Phase behavior of functionalized polyolefin solutions and its inference on obtaining membrane by TIPS process

The phase behavior of binary and ternary solutions of functionalized poliolefins with hydroxyls (EVOH) and carboxylic acid (PEAA) were studied using dimethylformamide and benzyl alcohol as solvents. PEAA containing 80 mol % and EVOH containing 27 and 44 mol % of ethylene were used. The binary and ternary solutions present a typical UCST behavior associated to liquid-liquid (L-L) and solid-liquid (S-L) phase separation. The temperatures related to L-L and S-L phase separation, TL-L e TS-L, respectively, were determined visually and using DSC, respectively. While TS-L depends on the EVOH solution composition, it is practically constant for PEAA solutions.

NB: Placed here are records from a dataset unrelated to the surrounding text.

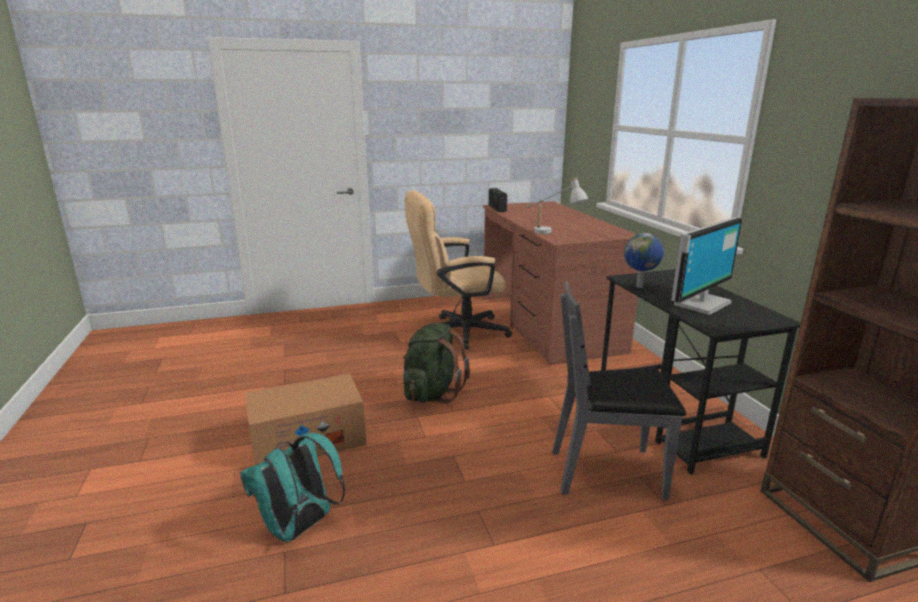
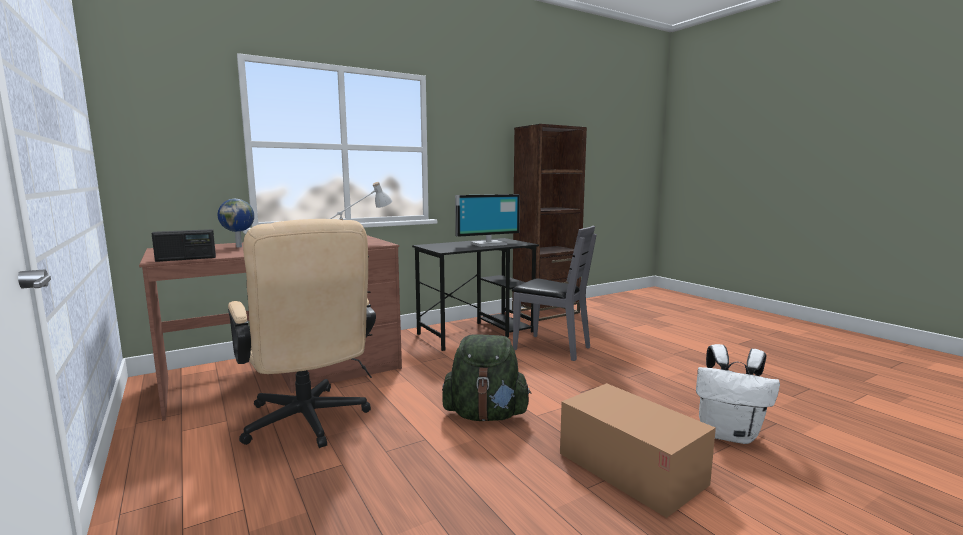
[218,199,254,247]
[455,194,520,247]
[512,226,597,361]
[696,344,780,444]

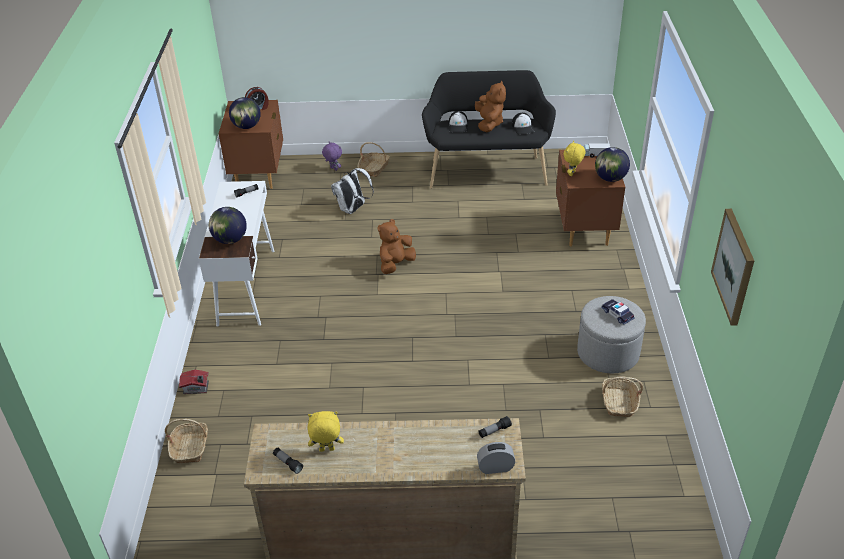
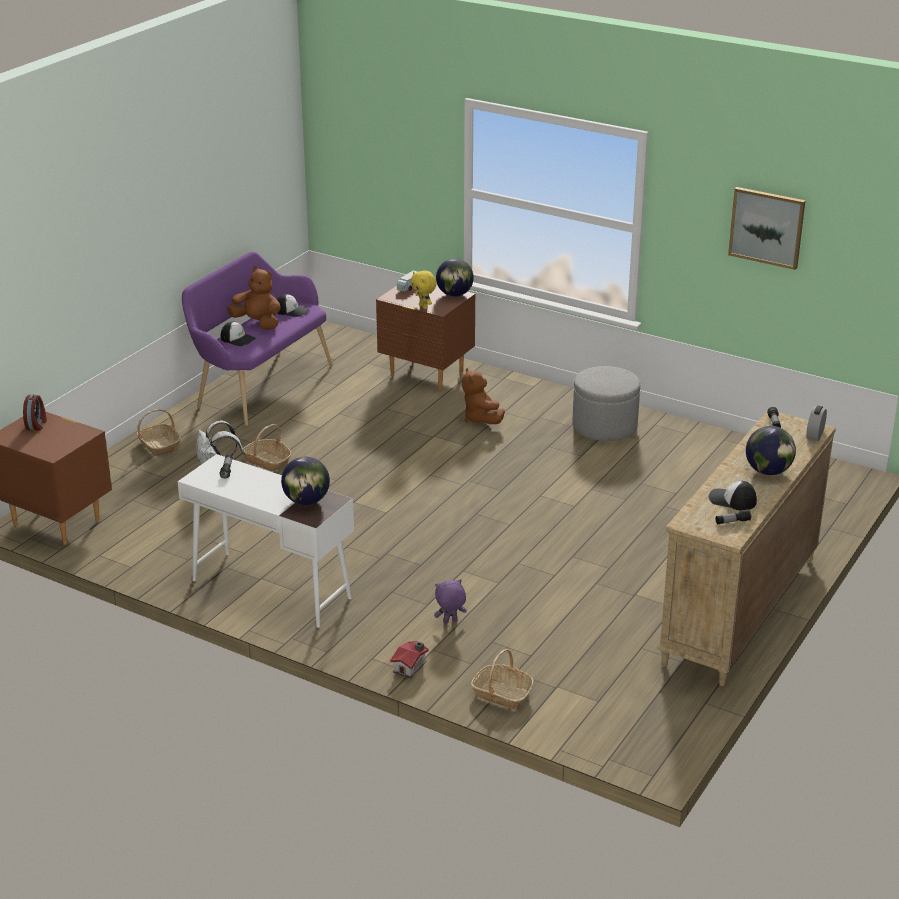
[182,252,333,426]
[243,424,292,471]
[434,579,467,624]
[462,368,505,424]
[709,481,757,510]
[746,426,796,475]
[601,299,635,324] (first image)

These results were explained using a model in which the crystallization of PEAA from the solution occurs in absence of solvent, once it involves the polyethylene segments. On the contrary, the crystallization of EVOH from the solution, that involves the hydroxylated segments, occurs in presence of the solvent. This condition leads to the decrease of the chemical potential of EVOH in the solution. The models could be proved by fluorescence experiments using pyrene and uranyl acetate as hydrophobic and hydrophilic probes, respectively. Moreover, the fluorescence experiments allow accessing other transitions not detectable by DSC for ternary solutions. The homogeneous ternary solutions present more than one L-L phase separation by cooling. The ternary diagram was determined by the first L-L phase separation using the composition data accessed by high resolution thermogravimetry. The ternary solutions of all possible combination of polymers and solvents show a restricted miscibility window in the regions near the vertices. The composition of the phases in equilibrium is characteristic of each ternary solution, as well as, the morphology of the materials resulting from the evaporation of the solvent after the solution being subjected to TIPS (Temperature Induced Phase Separation) process. This process applied to binary and ternary solutions resulted in dense or porous materials depending on the polymer-solvent affinity. However, the morphology resulting from ternary solutions subjected to TIPS process and solvent evaporation is unique, showing that the strategy of combining different polymers is a viable route to control the morphology of polymers (AU)